Richmond Times-Dispatch: Taking Obamacare May Cause Side Effects
More than three years in the making, the Affordable Care Act -; popularly known as "Obamacare" -; has been ruled constitutional by the highest court in the land. Now the real work begins. Just like new medications, new laws carry the risk of unintended side effects. The Affordable Care Act (ACA) is no exception. The most worrisome potential side effect in the ACA is the danger of government interference with the doctor/patient relationship (David Charles, 8/6).

Richmond Times-Dispatch: The Road To Repeal Starts In The States
The (health) law relies on states to implement two of its most essential pieces: health-insurance "exchanges" and a vast expansion of Medicaid. Exchanges are government agencies through which the law channels $800 billion to private health-insurance companies. The Medicaid expansion adds another $900 billion to the federal debt, with private insurers again taking a slice. States are under no obligation either to implement either. Responsible state officials will say no to both (Michael F. Cannon, 8/5).
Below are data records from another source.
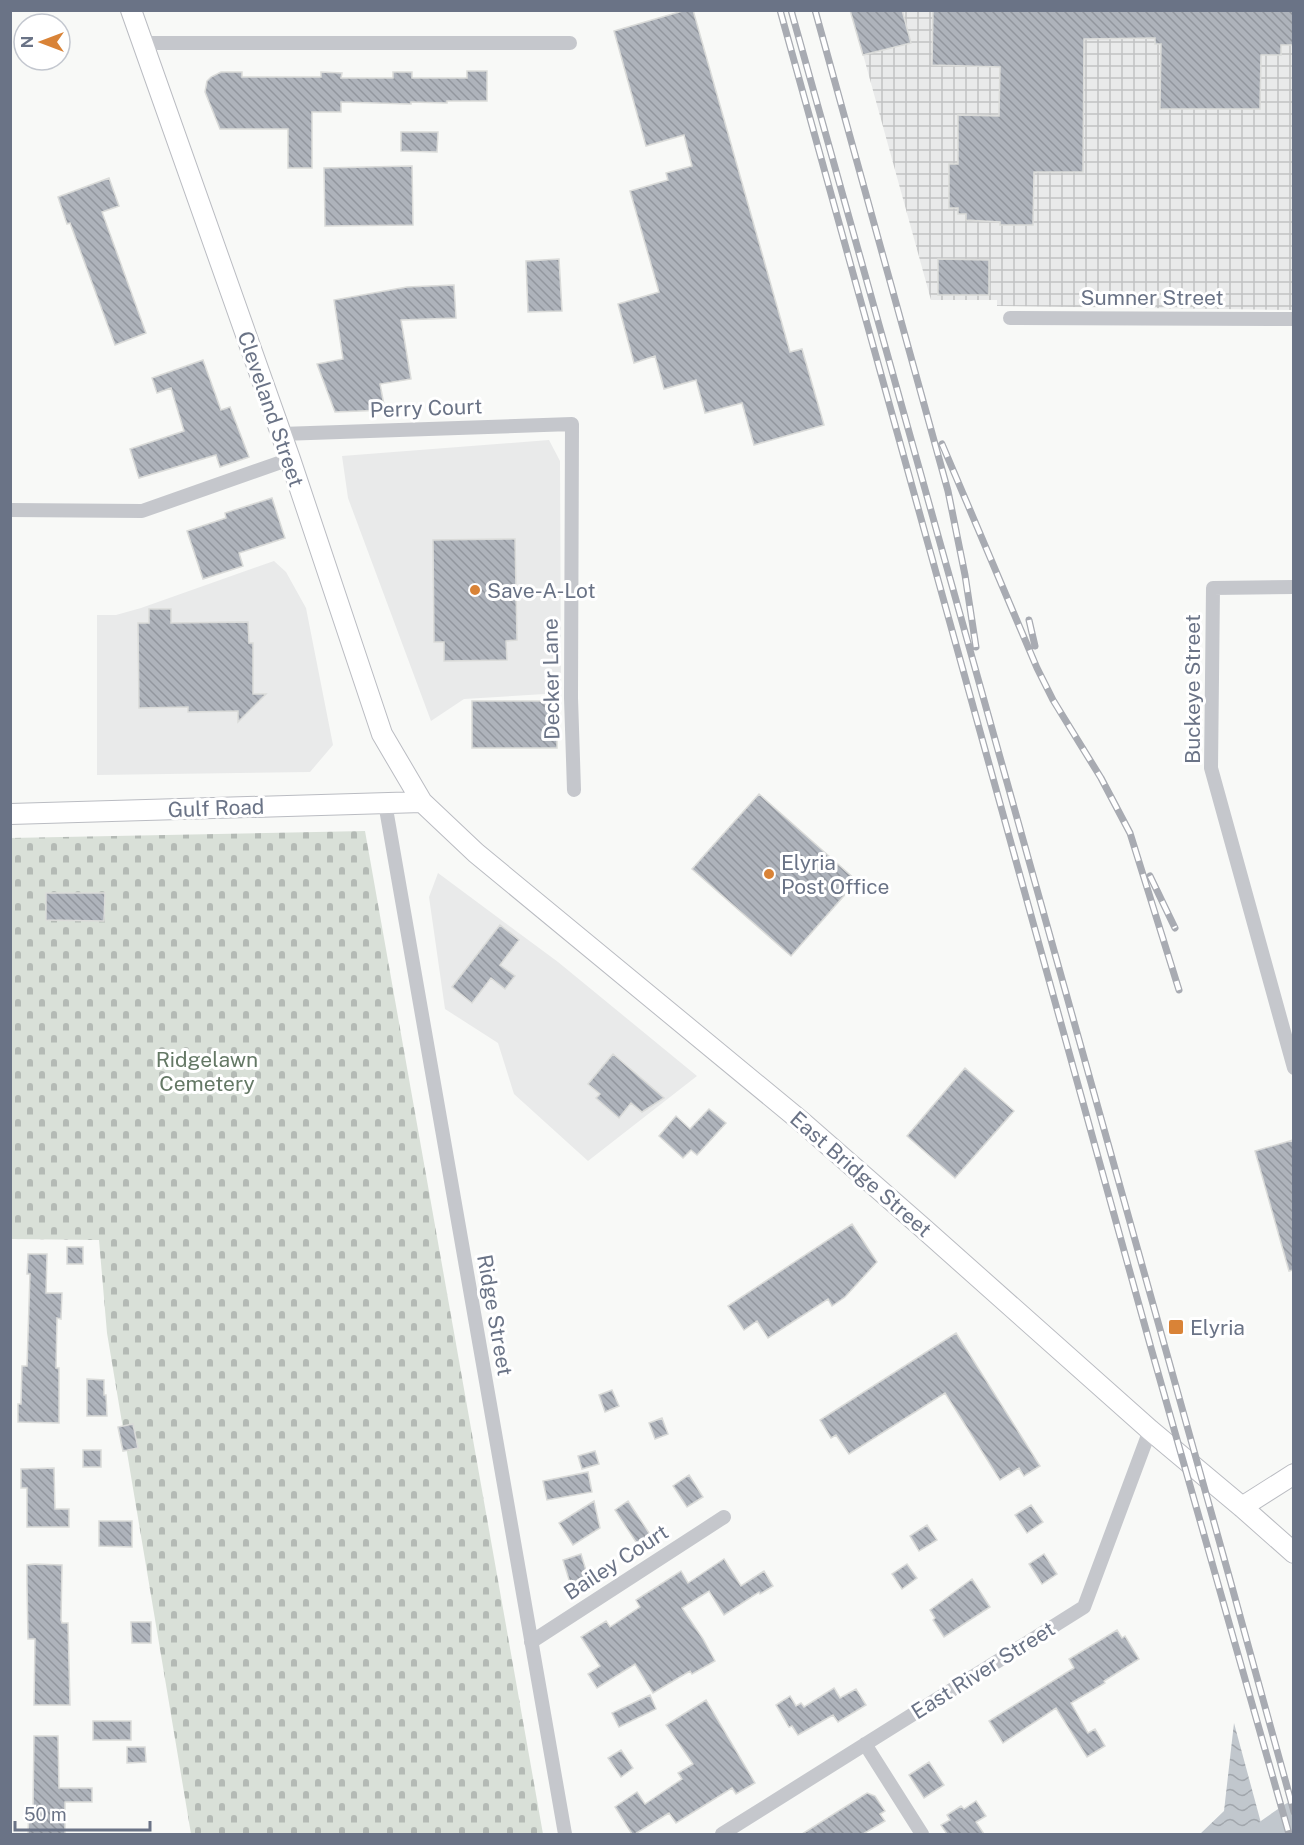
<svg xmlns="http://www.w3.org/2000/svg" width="1304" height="1845" font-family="'Public Sans',sans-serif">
	<defs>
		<pattern id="industrial-grid" width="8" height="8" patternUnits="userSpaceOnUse" patternTransform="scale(1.5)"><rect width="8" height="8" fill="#e9eaea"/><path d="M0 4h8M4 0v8" fill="none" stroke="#c1c2c3"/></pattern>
		<pattern id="cemetery-stones" width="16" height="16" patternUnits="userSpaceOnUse" patternTransform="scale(1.5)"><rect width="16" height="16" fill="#d9e0d8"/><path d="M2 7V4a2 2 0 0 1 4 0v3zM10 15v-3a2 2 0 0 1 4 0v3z" fill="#b4bab5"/></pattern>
		<pattern id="water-waves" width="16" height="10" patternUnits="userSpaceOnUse" patternTransform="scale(1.5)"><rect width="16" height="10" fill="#c1c7cd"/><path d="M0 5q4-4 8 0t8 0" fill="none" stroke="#a1a6ac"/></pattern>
		<pattern id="building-back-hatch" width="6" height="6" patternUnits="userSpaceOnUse" patternTransform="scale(1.5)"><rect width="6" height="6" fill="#aeb3bb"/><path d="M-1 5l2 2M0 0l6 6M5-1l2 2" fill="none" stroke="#92969e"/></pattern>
	</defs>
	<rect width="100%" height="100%" fill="#f8f9f7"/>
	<path fill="#e9eaea" d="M 549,440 L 560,461 L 561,693 L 464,699 L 431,721 L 348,498 L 342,456 Z
		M 274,561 L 286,572 L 306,608 L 333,745 L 310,772 L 97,775 L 97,615 L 116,615 L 141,608 Z
		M 438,873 L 558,962 L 697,1076 L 588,1161 L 514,1094 L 498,1043 L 445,1009 L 429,897 Z"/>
	<path fill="url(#industrial-grid)" d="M 851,11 L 1293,11 L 1293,310 L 997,306 L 997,300 L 931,300 Z"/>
	<path fill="url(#cemetery-stones)" d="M 365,831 L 543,1834 L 191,1834 L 107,1333 L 99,1240 L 11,1239 L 10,838 Z"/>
	<path fill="url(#water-waves)" d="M 1234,1723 L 1264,1834 L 1200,1834 L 1224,1811 Z"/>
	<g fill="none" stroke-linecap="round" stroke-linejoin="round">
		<path stroke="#c1c7cd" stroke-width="33" d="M 1271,1834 L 1294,1818"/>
	</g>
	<path fill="url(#building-back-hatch)" stroke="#dadbd9" stroke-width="1.5" d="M 686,10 L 693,10 L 790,352 L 802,349 L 824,425 L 754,445 L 742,403 L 705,413 L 696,380 L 664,389 L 655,356 L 634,363 L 618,304 L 659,292 L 630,191 L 668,180 L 666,173 L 692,166 L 684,135 L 646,146 L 614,31 Z
		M 850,10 L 902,10 L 911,43 L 863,55 Z
		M 933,10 L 1293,10 L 1293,45 L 1281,45 L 1281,55 L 1261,55 L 1260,109 L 1160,109 L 1161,44 L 1155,44 L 1155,38 L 1084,39 L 1083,172 L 1034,172 L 1033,225 L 1000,225 L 1000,222 L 966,220 L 966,214 L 958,214 L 958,208 L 949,208 L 949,164 L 958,164 L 958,115 L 999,116 L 1000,67 L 932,65 Z
		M 467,71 L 487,71 L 487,101 L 447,101 L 447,103 L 411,102 L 411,104 L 341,102 L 341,112 L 312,112 L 312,168 L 288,168 L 288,129 L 220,129 L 205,92 L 207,81 L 211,77 L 221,72 L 242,72 L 242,77 L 321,77 L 321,72 L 342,73 L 341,78 L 393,78 L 393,72 L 412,72 L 412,78 L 467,78 Z
		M 401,132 L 438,132 L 437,152 L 401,151 Z
		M 412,166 L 413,225 L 325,226 L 324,168 Z
		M 109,178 L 119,206 L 102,212 L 146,333 L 115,345 L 70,223 L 67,224 L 58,197 Z
		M 559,259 L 562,311 L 528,312 L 526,261 Z
		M 938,259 L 989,260 L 989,295 L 938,295 Z
		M 454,285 L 456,318 L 401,320 L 411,379 L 380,384 L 385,410 L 335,412 L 317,364 L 343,359 L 334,300 L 407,287 Z
		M 203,360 L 221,410 L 230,407 L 249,457 L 220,467 L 216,455 L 139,478 L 130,449 L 184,431 L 171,388 L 157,393 L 152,378 Z
		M 272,498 L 285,538 L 239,553 L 243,566 L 203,579 L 187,531 L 226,518 L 225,513 Z
		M 515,539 L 517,640 L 506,641 L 507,660 L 444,661 L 444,642 L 434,642 L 433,540 Z
		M 149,609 L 171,609 L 171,623 L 248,622 L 249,643 L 253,643 L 253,694 L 266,694 L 238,722 L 238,711 L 188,712 L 188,707 L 139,708 L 138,623 L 149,623 Z
		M 472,701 L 557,701 L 557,748 L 472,748 Z
		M 759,794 L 857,881 L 791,956 L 692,869 Z
		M 46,893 L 105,893 L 104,921 L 46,920 Z
		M 500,925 L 519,940 L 500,965 L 515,976 L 505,989 L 491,978 L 472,1003 L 452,987 Z
		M 613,1054 L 664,1098 L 642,1112 L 631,1103 L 619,1118 L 596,1098 L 600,1094 L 588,1084 Z
		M 965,1068 L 1014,1111 L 955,1178 L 907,1136 Z
		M 709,1109 L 726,1123 L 697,1155 L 691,1150 L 683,1158 L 659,1136 L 676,1116 L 690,1129 Z
		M 1293,1140 L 1293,1270 L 1289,1271 L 1255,1151 Z
		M 852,1224 L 877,1262 L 845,1297 L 832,1306 L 828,1299 L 768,1338 L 757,1321 L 744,1330 L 728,1306 Z
		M 67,1247 L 83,1247 L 83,1264 L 67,1264 Z
		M 28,1254 L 47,1254 L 46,1293 L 62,1293 L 61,1319 L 57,1318 L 56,1368 L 59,1368 L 59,1423 L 18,1422 L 18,1404 L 21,1404 L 22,1366 L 27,1366 L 30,1274 L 27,1274 Z
		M 956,1333 L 1040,1466 L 1024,1476 L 1019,1468 L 1000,1480 L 945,1393 L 849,1454 L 836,1435 L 831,1438 L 820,1420 Z
		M 87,1379 L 104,1380 L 104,1395 L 106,1395 L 107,1416 L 87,1416 Z
		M 612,1390 L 619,1406 L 605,1412 L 599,1395 Z
		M 662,1418 L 668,1434 L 655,1439 L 649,1423 Z
		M 133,1424 L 138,1448 L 123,1451 L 118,1427 Z
		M 83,1450 L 101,1450 L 101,1467 L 83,1467 Z
		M 595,1451 L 599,1464 L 582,1469 L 578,1456 Z
		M 54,1468 L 55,1509 L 69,1509 L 69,1527 L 27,1527 L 27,1488 L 21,1488 L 21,1469 Z
		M 588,1472 L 592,1492 L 547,1500 L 543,1481 Z
		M 689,1475 L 703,1497 L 687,1507 L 673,1486 Z
		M 594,1501 L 600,1528 L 573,1545 L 559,1523 Z
		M 628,1501 L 651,1536 L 638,1545 L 615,1510 Z
		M 1031,1505 L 1043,1522 L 1027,1533 L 1015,1515 Z
		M 99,1521 L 132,1521 L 132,1547 L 99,1546 Z
		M 927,1525 L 937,1540 L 919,1551 L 910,1536 Z
		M 581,1554 L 588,1577 L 570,1583 L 563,1560 Z
		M 1044,1554 L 1057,1574 L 1042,1584 L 1029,1564 Z
		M 724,1559 L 741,1586 L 764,1571 L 773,1586 L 760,1594 L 759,1592 L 724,1615 L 709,1591 L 682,1608 L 703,1639 L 715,1661 L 692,1674 L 690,1671 L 653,1693 L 635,1664 L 597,1688 L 588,1674 L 600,1666 L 581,1637 L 606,1621 L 610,1627 L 640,1607 L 636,1600 L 681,1571 L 688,1583 Z
		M 34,1564 L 62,1565 L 61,1620 L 62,1623 L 68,1623 L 70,1705 L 34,1705 L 35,1639 L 28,1639 L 27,1584 L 27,1565 Z
		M 907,1564 L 917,1578 L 902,1589 L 892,1574 Z
		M 972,1579 L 990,1607 L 944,1637 L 933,1620 L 935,1618 L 930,1610 Z
		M 131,1622 L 151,1622 L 151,1643 L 132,1643 Z
		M 1117,1630 L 1122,1638 L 1125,1636 L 1139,1659 L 1104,1681 L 1105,1683 L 1071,1703 L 1088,1733 L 1095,1729 L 1105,1746 L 1087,1757 L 1056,1708 L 1003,1743 L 989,1721 L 1074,1668 L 1069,1659 Z
		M 834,1688 L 840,1698 L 856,1689 L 866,1705 L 838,1722 L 833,1715 L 798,1735 L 792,1726 L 789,1727 L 776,1705 L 790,1696 L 796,1706 L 801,1703 L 804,1707 Z
		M 650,1695 L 656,1709 L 619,1727 L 612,1713 Z
		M 706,1700 L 755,1783 L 736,1794 L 732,1788 L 676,1823 L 669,1813 L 635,1834 L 632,1834 L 615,1807 L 637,1792 L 645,1804 L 682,1779 L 678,1773 L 693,1764 L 666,1725 Z
		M 93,1721 L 131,1721 L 131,1740 L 93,1740 Z
		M 34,1736 L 58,1736 L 59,1788 L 92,1788 L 92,1802 L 65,1802 L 65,1834 L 28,1834 L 29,1808 L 33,1808 Z
		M 127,1747 L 145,1747 L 146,1762 L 127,1763 Z
		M 621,1750 L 633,1768 L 621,1777 L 608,1758 Z
		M 929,1762 L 944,1785 L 924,1798 L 909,1775 Z
		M 867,1793 L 875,1796 L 885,1811 L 880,1814 L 885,1821 L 863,1834 L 802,1834 Z
		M 976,1801 L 986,1816 L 976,1822 L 984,1834 L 947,1834 L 941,1825 L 950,1820 L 947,1815 L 961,1806 L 964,1809 Z"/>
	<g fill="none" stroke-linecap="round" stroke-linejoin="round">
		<defs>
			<path id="secondary" d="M 131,10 L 290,459 L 382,734 L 422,802 L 476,853 L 802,1122 L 923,1228 L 1150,1430 L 1242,1507 L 1294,1553
				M 10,814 L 422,802
				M 1242,1507 L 1294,1474"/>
		</defs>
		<use href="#secondary" stroke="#babcc2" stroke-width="22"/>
		<path stroke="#c5c7cc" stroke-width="14" d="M 142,43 L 570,43
			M 1010,318 L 1294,319
			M 281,434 L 572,424 L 571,698 L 574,790
			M 10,510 L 142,511 L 290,459
			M 1294,587 L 1213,588 L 1211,768 L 1294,1068
			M 385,803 L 565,1834
			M 531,1642 L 724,1517
			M 865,1744 L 922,1834
			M 722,1834 L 1084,1607 L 1150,1430"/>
		<use href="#secondary" stroke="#fff" stroke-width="20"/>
		<defs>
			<path id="rail" d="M 780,10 L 1151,1348 L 1289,1834
				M 791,10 L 1229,1576 L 1294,1812
				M 815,10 L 948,491 L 965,575 L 976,647
				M 942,444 L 1037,668 L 1053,700 L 1101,778 L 1130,833 L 1179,990
				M 1029,620 L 1035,646
				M 1150,876 L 1175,928"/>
		</defs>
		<use href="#rail" stroke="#a8abb2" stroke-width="7"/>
		<use href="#rail" stroke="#fff" stroke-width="4.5" stroke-dasharray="14" stroke-linecap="butt"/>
	</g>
	<g fill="#d98337" stroke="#fff" stroke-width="2">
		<circle cx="475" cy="590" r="6"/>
		<circle cx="769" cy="874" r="6"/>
		<rect x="1168" y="1319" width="16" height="16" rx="3"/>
	</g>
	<g text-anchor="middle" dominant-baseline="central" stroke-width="6" stroke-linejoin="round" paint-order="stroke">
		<g font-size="21" fill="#6a7386" stroke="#fff">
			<text x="1152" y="297">Sumner Street</text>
			<text transform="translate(426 408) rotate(-2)">Perry Court</text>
			<text transform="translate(271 409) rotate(71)">Cleveland Street</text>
			<text transform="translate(551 679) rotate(-91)">Decker Lane</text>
			<text transform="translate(1192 689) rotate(-90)">Buckeye Street</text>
			<text transform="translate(216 808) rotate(-2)">Gulf Road</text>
			<text transform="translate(861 1174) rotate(41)">East Bridge Street</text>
			<text transform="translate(495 1315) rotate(80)">Ridge Street</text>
			<text transform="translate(616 1562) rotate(-33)">Bailey Court</text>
			<text transform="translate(983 1670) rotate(-32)">East River Street</text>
		</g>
		<g font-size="21" fill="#6a7386" stroke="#fff" text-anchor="start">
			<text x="487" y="590">Save-A-Lot</text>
			<text x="781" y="862">Elyria<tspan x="781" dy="24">Post Office</tspan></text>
			<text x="1190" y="1327">Elyria</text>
		</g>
		<g font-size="21" fill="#647865" stroke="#fff">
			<text x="207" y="1059">Ridgelawn<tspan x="207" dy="24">Cemetery</tspan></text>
		</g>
	</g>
	<rect width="1304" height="1845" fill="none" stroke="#6a7386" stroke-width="24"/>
	<g transform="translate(42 42) rotate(270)"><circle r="28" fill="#ffffff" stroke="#c3c7cf" stroke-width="1.5"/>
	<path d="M0-4.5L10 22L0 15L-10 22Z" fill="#d98337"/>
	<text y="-9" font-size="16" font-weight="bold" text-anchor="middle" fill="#6a7386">N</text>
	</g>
	<path d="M15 1821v9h135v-9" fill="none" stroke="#6a7386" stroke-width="3"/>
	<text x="24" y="1821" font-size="18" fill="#6a7386" stroke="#ffffff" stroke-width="4.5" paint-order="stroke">50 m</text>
</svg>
Roll Call: Johnson And Reardon: Health Investment For Cities, Nation Is Smart
It has been said that politics makes strange bedfellows, and our unlikely pairing may be Exhibit A: the Republican mayor of Hernando, Miss., and the Democratic mayor of Wyandotte County, Kan. We may be 500 miles apart and have traveled different paths on this journey, but we both share a passion for helping those who live in our areas become healthier and more productive. ... But we've both found that investing in health and prevention not only helps our friends' and neighbors' quality of life, it also gives our limited budgets the most bang for their buck (Chip Johnson and Joe Reardon, 8/6).

USA Today: Lab Test Access Carries Unintended Consequences
A patient once blamed me for causing him considerable anxiety because he had to wait several weeks before receiving the results of a lab test, which I had ordered. Many patients commonly have to wait days, if not weeks, before getting lab results from their doctor. The delay can affect patients' health negatively (Kevin Pho, 8/5).

iWatch News:  Real-World Health Insurance Math Doesn't Add Up
Aetna's had a lot to say lately about how business is good. The company disclosed last week that it made $458 million in profits this spring and said it expected to make more money this year than executives previously thought possible. … A significant part of Aetna's revenues come from its student health plan business. The company contracts with many colleges across the country to provide coverage to students. Trouble is, those policies typically have low annual and lifetime limits -; as was discovered recently by Arijit Guha, a 31-year-old graduate student at Arizona State University who's been diagnosed with colon cancer. Guha was paying $400 a month for a policy that had a $300,000 lifetime limit. It didn't take long for his care, including surgery and chemotherapy, to quickly exceed that (Wendell Potter, 8/6).